À jardin, un groupe de jeunes garçons. À cour, les « adultes », avec le Proviseur, l’infirmière de l’école, et les parents, caractérisés assez schématiquement, qui semblent encore plus irresponsables que leurs enfants : le niais qui se fait marcher sur les pieds (par sa femme en premier lieu), la dévote, la femme issue de l’immigration, etc. La lumière éclairant l’un ou l’autre groupe en fonction des prises de parole de chacun : tout fait signe, les différentes tonalités des voix, le débit verbal, les postures…
Sur le fond de scène, en lieu et place des adolescentes, leurs conversations virtuelles, style WhatsApp, sont affichées. Où l’on voit Lil annoncer à ses copines que ça y est, elle a « du retard » ; les autres de réagir à coup d’émoticons…

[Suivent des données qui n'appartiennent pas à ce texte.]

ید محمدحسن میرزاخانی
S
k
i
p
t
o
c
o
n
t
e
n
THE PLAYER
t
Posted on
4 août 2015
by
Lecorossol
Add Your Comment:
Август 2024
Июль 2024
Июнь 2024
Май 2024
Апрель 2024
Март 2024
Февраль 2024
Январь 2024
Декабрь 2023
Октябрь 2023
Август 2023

Les garçons, eux, réactivent, sur un mode ludique et assez parodique, des stéréotypes de la pornographie. Leurs réflexions se limitent à des commentaires sexuels crus qui laissent transparaître l’image qu’ils se font – ou voudraient se faire – de la femme. Ils installent un malaise palpable dans la salle, car ils sont, au fond, très perturbés par le rejet qu’ils subissent de la part de leurs « copines ». Le dialogue est impossible entre ces deux « communautés genrées ». Il se résume à des hashtag lancés par portables interposés : « je suis enceinte » « pas possible » « refais le test », etc. De plus, les scènes sont ponctuées par des projections d’une application pour femmes enceintes qui « explique » assez succinctement où en est la croissance du fœtus : à 7 semaines, une myrtille, à 11, un citron, etc. Belle métaphore de notre société virtuelle qui nous informe instantanément sur tout sans pour autant nous donner les clés de compréhension. Sentiment de vacuité existentielle…

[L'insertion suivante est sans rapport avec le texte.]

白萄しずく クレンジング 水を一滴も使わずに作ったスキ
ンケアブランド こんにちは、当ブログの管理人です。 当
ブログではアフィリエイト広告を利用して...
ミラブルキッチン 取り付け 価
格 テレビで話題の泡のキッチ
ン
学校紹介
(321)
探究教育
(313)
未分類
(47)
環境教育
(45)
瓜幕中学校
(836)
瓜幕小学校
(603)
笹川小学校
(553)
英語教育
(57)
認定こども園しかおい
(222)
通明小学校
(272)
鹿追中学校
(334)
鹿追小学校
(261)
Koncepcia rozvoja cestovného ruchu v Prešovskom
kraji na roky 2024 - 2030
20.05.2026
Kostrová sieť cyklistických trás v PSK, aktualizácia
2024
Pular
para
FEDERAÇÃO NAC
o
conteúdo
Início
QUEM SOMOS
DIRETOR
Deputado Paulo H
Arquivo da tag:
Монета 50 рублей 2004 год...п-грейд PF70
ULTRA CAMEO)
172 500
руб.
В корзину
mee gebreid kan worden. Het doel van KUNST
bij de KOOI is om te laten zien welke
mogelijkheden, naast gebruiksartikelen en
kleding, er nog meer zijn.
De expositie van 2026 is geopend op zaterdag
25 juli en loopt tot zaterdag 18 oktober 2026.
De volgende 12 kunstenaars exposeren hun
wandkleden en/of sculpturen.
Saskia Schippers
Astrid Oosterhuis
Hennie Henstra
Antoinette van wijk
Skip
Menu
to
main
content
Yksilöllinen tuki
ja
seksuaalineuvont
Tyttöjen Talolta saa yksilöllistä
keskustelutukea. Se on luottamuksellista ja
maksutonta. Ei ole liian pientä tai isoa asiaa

L’actrice / metteuse en scène s’empare aussi magistralement des codes du cirque, mêlant à l’exposé de faits scientifiques, généralement formulés par le montreur – le manipulateur étant détenteur d’un savoir qu’il transmet au public – la narration pure du conte.
Nous sommes ici bien loin de l’émancipation par l’esprit dont faisaient preuve les Clarisses d’Udine, dans le premier volet de la trilogie de Marta Cuscunà (3) : alors qu’à la Renaissance, la libération de la femme passait par la culture, aujourd’hui, on peut se demander si nos filles sont réduites à devoir passer par leurs corps pour s’affranchir pleinement. N’y aurait-il pas d’autre(s) type(s) de projet(s) émancipateur(s) pour elles ? Le spectacle soulève aussi, en filigranes, la question des modèles masculins en cours dans notre société.

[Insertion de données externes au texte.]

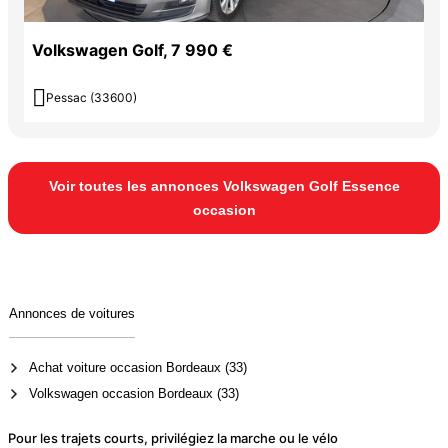
Volkswagen Golf, 7 990 €

Pessac (33600)
Voir toutes les annonces Volkswagen Golf Essence
occasion
Annonces de voitures
Achat voiture occasion Bordeaux (33)
Volkswagen occasion Bordeaux (33)
Pour les trajets courts, privilégiez la marche ou le vélo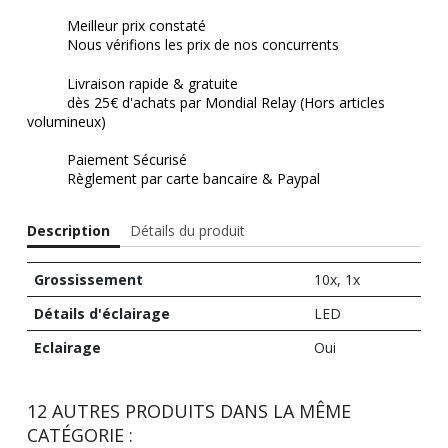
Meilleur prix constaté
Nous vérifions les prix de nos concurrents
Livraison rapide & gratuite
dès 25€ d'achats par Mondial Relay (Hors articles
volumineux)
Paiement Sécurisé
Règlement par carte bancaire & Paypal
Description
Détails du produit
Grossissement
10x, 1x
Détails d'éclairage
LED
Eclairage
Oui
12 AUTRES PRODUITS DANS LA MÊME
CATÉGORIE :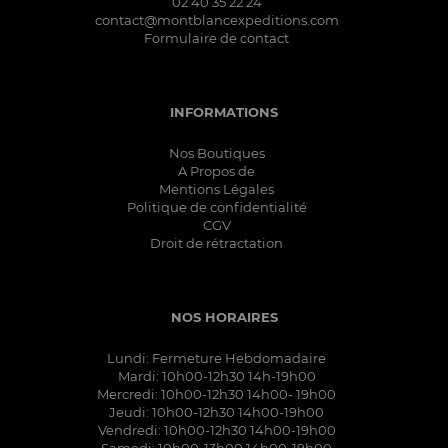
02 40 35 22 24
contact@montblancexpeditions.com
Formulaire de contact
INFORMATIONS
Nos Boutiques
A Propos de
Mentions Légales
Politique de confidentialité
CGV
Droit de rétractation
NOS HORAIRES
Lundi: Fermeture Hebdomadaire
Mardi: 10h00-12h30 14h-19h00
Mercredi: 10h00-12h30 14h00- 19h00
Jeudi: 10h00-12h30 14h00-19h00
Vendredi: 10h00-12h30 14h00-19h00
Samedi: 10h00-13h00 14h00-19h00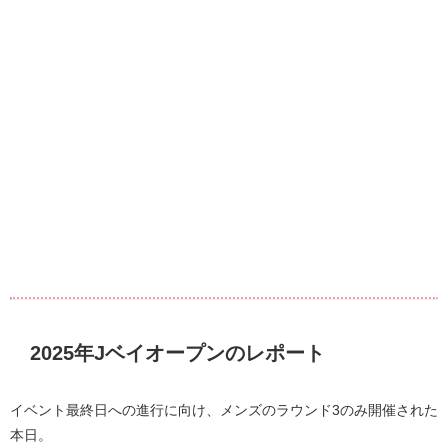
2025年Jベイオープンのレポート
イベント最終日への進行に向け、メンズのラウンド3のみ開催された
本日。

Qui sont les plus à plaindre, finalement ?
Ce texte est le troisième volet d’un article publié dans le numéro 129 d’Alternatives théâtrales, "Scènes de femmes, Écrire et créer au féminin" (parution le 11 juillet au Festival d’Avignon): Ermanna Montanari, Emma Dante, Marta Cuscunà, mythiques mystiques. 1. Les chiffres sont impressionnants : 380 appels pour violence conjugale en un an. 2. Cf le n°73-74 Modernité de Maeterlinck / Denis Marleau, disponible en PDF. 3. La Simplicité trahie (La Semplicità ingannata) programmé l’année dernière, aussi dans le cadre de Chantiers d’Europe (Théâtre de la Ville, Paris). Qualifiée de Satire pour actrice et marionnettes sur le luxe d’être femme, ce spectacle passionnant et très inventif, librement inspiré de l’œuvre d’Arcangela Tarabotti (1604-1652), raconte l’histoire authentique des Clarisses d’Udine, qui, vers 1590, transformèrent leur couvent en véritable lieu d’effervescence intellectuelle. Une expérience avant-gardiste extraordinaire de libération par la culture que ces religieuses avaient réussi à mettre en place, à cette époque où les femmes étaient le plus souvent laissées dans l’ignorance absolue. Un matriarcat qui utilisa la connaissance comme arme et la feinte ignorance comme stratégie de défense – les religieuses seront plusieurs fois jugées par les tribunaux de l’Inquisition et se défendront en se faisant subtilement passer pour simples d’esprit. Les deux pièces de Marta Cuscunà évoquées ici ont été traduites en français et surtitrées par Federica Martucci.